Stored items:
※
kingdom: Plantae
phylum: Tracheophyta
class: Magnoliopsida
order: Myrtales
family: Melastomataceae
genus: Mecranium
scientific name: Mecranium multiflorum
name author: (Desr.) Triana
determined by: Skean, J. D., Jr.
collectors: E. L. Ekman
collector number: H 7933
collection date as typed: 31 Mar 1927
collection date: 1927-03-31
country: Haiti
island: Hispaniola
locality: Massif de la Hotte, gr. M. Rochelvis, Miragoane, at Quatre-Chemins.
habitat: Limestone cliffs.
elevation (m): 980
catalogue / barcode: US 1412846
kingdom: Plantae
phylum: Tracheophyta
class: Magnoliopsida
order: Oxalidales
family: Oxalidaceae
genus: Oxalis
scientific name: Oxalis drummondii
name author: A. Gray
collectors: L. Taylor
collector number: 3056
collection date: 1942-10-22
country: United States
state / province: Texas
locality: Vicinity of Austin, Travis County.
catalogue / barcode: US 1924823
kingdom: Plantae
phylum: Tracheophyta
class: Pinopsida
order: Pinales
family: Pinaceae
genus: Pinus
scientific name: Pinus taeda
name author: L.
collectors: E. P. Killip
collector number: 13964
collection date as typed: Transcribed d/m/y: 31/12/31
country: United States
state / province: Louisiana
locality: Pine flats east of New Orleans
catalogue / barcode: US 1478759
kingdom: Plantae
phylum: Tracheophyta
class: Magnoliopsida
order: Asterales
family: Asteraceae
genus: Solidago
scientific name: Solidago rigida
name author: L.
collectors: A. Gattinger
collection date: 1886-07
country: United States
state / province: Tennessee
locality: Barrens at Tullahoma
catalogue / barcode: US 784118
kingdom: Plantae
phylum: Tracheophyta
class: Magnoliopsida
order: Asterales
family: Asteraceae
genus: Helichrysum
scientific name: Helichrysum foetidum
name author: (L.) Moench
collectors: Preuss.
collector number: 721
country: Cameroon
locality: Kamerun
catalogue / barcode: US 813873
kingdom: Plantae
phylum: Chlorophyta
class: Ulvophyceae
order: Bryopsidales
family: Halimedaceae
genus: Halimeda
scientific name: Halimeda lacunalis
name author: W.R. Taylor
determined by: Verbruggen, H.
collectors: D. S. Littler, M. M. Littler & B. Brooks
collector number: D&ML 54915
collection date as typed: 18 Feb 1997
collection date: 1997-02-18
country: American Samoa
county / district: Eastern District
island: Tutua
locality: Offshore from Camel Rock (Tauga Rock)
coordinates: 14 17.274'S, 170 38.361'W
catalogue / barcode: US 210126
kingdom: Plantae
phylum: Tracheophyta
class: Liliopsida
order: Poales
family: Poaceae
※
- SET PROBLEM
Copy every line of the data above, keeping each one unchanged.

- REPLY
kingdom: Plantae
phylum: Tracheophyta
class: Magnoliopsida
order: Myrtales
family: Melastomataceae
genus: Mecranium
scientific name: Mecranium multiflorum
name author: (Desr.) Triana
determined by: Skean, J. D., Jr.
collectors: E. L. Ekman
collector number: H 7933
collection date as typed: 31 Mar 1927
collection date: 1927-03-31
country: Haiti
island: Hispaniola
locality: Massif de la Hotte, gr. M. Rochelvis, Miragoane, at Quatre-Chemins.
habitat: Limestone cliffs.
elevation (m): 980
catalogue / barcode: US 1412846
kingdom: Plantae
phylum: Tracheophyta
class: Magnoliopsida
order: Oxalidales
family: Oxalidaceae
genus: Oxalis
scientific name: Oxalis drummondii
name author: A. Gray
collectors: L. Taylor
collector number: 3056
collection date: 1942-10-22
country: United States
state / province: Texas
locality: Vicinity of Austin, Travis County.
catalogue / barcode: US 1924823
kingdom: Plantae
phylum: Tracheophyta
class: Pinopsida
order: Pinales
family: Pinaceae
genus: Pinus
scientific name: Pinus taeda
name author: L.
collectors: E. P. Killip
collector number: 13964
collection date as typed: Transcribed d/m/y: 31/12/31
country: United States
state / province: Louisiana
locality: Pine flats east of New Orleans
catalogue / barcode: US 1478759
kingdom: Plantae
phylum: Tracheophyta
class: Magnoliopsida
order: Asterales
family: Asteraceae
genus: Solidago
scientific name: Solidago rigida
name author: L.
collectors: A. Gattinger
collection date: 1886-07
country: United States
state / province: Tennessee
locality: Barrens at Tullahoma
catalogue / barcode: US 784118
kingdom: Plantae
phylum: Tracheophyta
class: Magnoliopsida
order: Asterales
family: Asteraceae
genus: Helichrysum
scientific name: Helichrysum foetidum
name author: (L.) Moench
collectors: Preuss.
collector number: 721
country: Cameroon
locality: Kamerun
catalogue / barcode: US 813873
kingdom: Plantae
phylum: Chlorophyta
class: Ulvophyceae
order: Bryopsidales
family: Halimedaceae
genus: Halimeda
scientific name: Halimeda lacunalis
name author: W.R. Taylor
determined by: Verbruggen, H.
collectors: D. S. Littler, M. M. Littler & B. Brooks
collector number: D&ML 54915
collection date as typed: 18 Feb 1997
collection date: 1997-02-18
country: American Samoa
county / district: Eastern District
island: Tutua
locality: Offshore from Camel Rock (Tauga Rock)
coordinates: 14 17.274'S, 170 38.361'W
catalogue / barcode: US 210126
kingdom: Plantae
phylum: Tracheophyta
class: Liliopsida
order: Poales
family: Poaceae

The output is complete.